Never would have been able to stay for an entire day. The long drive sucked, but between limits in how long I could tolerate some of the nonsense AND having cats who need regular meals (no dry food for any cats here!), I couldn't stay all day. That made it hard to clear, clean and get repairs done when we moved her to MC too! Almost 2 years of my existence gone to that and selling it. By the time of closing, I said I NEVER want to see that place again! (it was not the "family home" for us, so there were no attachments to it, but spending so much time there, UGH!)

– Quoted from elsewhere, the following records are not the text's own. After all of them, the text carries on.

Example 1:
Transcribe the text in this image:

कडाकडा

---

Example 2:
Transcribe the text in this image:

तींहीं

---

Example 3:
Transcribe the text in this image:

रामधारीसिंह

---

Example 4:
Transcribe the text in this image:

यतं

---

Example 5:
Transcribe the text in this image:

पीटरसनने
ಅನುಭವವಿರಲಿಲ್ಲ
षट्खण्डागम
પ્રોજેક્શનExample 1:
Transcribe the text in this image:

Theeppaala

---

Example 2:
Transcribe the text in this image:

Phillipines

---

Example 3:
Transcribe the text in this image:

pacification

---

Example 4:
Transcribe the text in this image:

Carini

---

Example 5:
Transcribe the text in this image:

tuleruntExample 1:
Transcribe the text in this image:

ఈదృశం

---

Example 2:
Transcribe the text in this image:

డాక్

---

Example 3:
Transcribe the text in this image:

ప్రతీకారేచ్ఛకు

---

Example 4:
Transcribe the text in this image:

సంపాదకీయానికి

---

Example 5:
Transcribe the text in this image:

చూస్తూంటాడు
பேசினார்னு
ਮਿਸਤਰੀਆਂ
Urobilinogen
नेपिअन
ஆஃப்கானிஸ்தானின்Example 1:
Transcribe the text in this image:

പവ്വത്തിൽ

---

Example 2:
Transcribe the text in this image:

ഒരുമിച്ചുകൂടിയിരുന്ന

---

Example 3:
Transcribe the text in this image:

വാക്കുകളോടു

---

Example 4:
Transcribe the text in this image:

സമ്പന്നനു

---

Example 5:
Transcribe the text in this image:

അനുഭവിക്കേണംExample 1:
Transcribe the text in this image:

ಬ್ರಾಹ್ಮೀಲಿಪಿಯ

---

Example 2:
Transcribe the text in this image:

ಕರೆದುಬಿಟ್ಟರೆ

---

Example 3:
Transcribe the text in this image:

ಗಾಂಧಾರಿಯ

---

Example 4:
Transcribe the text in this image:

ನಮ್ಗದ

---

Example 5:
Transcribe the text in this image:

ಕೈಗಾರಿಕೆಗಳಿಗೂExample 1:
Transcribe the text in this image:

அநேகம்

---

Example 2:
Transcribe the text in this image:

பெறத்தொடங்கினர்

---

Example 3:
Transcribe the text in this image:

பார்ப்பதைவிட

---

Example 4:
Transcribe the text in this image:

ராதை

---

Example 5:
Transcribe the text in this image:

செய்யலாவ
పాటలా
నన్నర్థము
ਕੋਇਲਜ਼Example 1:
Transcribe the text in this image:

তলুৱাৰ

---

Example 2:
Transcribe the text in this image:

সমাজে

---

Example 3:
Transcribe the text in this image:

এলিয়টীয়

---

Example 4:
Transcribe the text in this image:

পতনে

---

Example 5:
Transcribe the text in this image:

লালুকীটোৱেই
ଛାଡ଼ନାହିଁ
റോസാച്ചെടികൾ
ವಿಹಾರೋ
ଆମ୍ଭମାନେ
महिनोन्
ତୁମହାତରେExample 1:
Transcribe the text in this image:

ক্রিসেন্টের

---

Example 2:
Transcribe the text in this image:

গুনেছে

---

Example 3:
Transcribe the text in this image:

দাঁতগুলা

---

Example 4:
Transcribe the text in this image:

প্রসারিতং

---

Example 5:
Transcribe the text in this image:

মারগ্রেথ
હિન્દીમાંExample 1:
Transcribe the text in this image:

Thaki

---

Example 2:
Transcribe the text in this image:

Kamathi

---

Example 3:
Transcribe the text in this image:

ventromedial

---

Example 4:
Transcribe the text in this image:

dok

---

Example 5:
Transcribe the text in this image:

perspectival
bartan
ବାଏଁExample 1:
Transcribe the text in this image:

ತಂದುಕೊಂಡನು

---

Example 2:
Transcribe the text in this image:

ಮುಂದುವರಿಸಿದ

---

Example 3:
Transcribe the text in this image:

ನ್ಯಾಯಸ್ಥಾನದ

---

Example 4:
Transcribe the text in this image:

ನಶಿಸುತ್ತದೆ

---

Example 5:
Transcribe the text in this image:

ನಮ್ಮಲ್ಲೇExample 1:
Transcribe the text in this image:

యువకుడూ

I feel your pain. You’re in a tough spot. I’m so sorry.
Be honest with her and tell her that you have sacrificed a great deal for her and some new arrangements are in order.
Groceries and just about everything else can be delivered these days.
You sound resigned to becoming a caregiver. You don't. Just because you live the closest doesn't mean you have to, or should, provide hands on care.
Don't feel like you have to apologize for your feelings, they are normal, natural, and to be expected.